#### [摘录]
--- --- ---

# Competition 1 Predicting News Popularity


## Load Package


In [7]:
import datetime
import os
import re
from dataclasses import dataclass

import matplotlib.pyplot as plt
import nltk
import numpy as np
import pandas as pd
from bs4 import BeautifulSoup
from nltk.corpus import stopwords
from nltk.stem.porter import PorterStemmer
from nltk.tokenize import word_tokenize

from sklearn.model_selection import train_test_split
from sklearn.feature_extraction.text import TfidfVectorizer
from sklearn.feature_extraction.text import HashingVectorizer
from sklearn.metrics import roc_auc_score
from sklearn.linear_model import SGDRegressor

import lightgbm as lgb


In [9]:
# Some CONSTANTS
RANDOM_STATE = 42
INPUT_DIR = "./input/"
OUTPUT_DIR = "./output/"
MODEL_SAVE_DIR = "./model_saves/"

# Create directories if not exist
if not os.path.exists(INPUT_DIR):
    os.makedirs(INPUT_DIR)

--- --- ---

#### [待解问题]
A. 摘录中，常量 RANDOM_STATE 被设为多少？
B. 把摘录里从“import lightgbm as”到“os.makedirs(INPUT_DIR)”的部分原样再写一遍，首尾两处都包括在内。

#### [数据]
--- --- ---

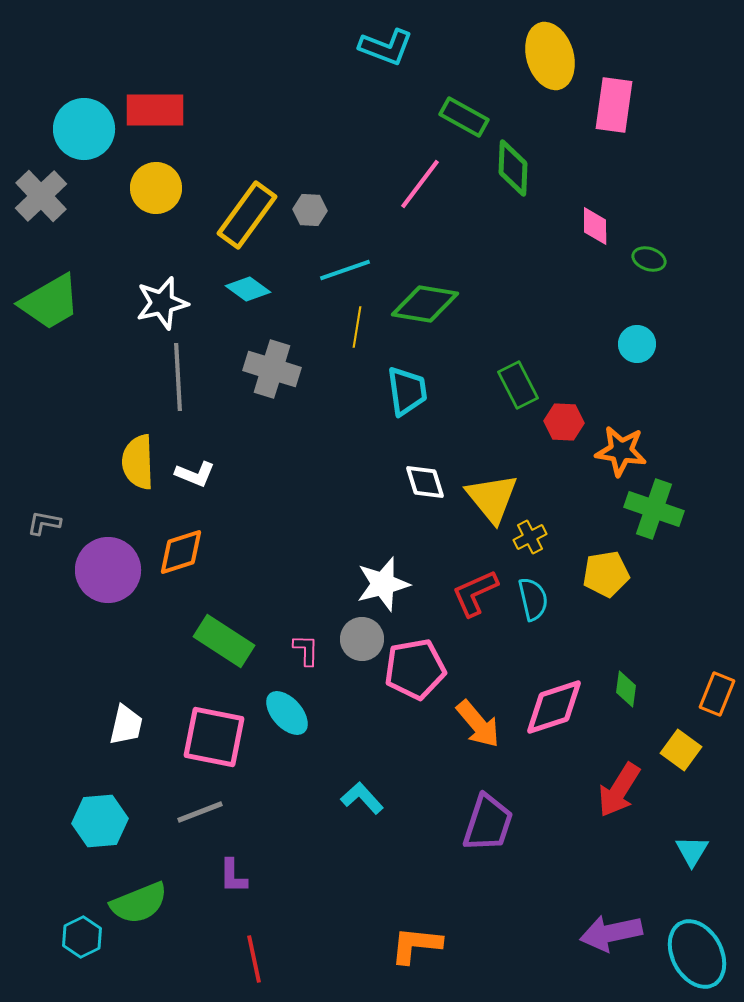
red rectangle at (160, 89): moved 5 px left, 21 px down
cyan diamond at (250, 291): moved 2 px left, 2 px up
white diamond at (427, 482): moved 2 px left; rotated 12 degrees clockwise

--- --- ---

#### [参考答案]
A. 42

B.
import lightgbm as lgb


In [9]:
# Some CONSTANTS
RANDOM_STATE = 42
INPUT_DIR = "./input/"
OUTPUT_DIR = "./output/"
MODEL_SAVE_DIR = "./model_saves/"

# Create directories if not exist
if not os.path.exists(INPUT_DIR):
    os.makedirs(INPUT_DIR)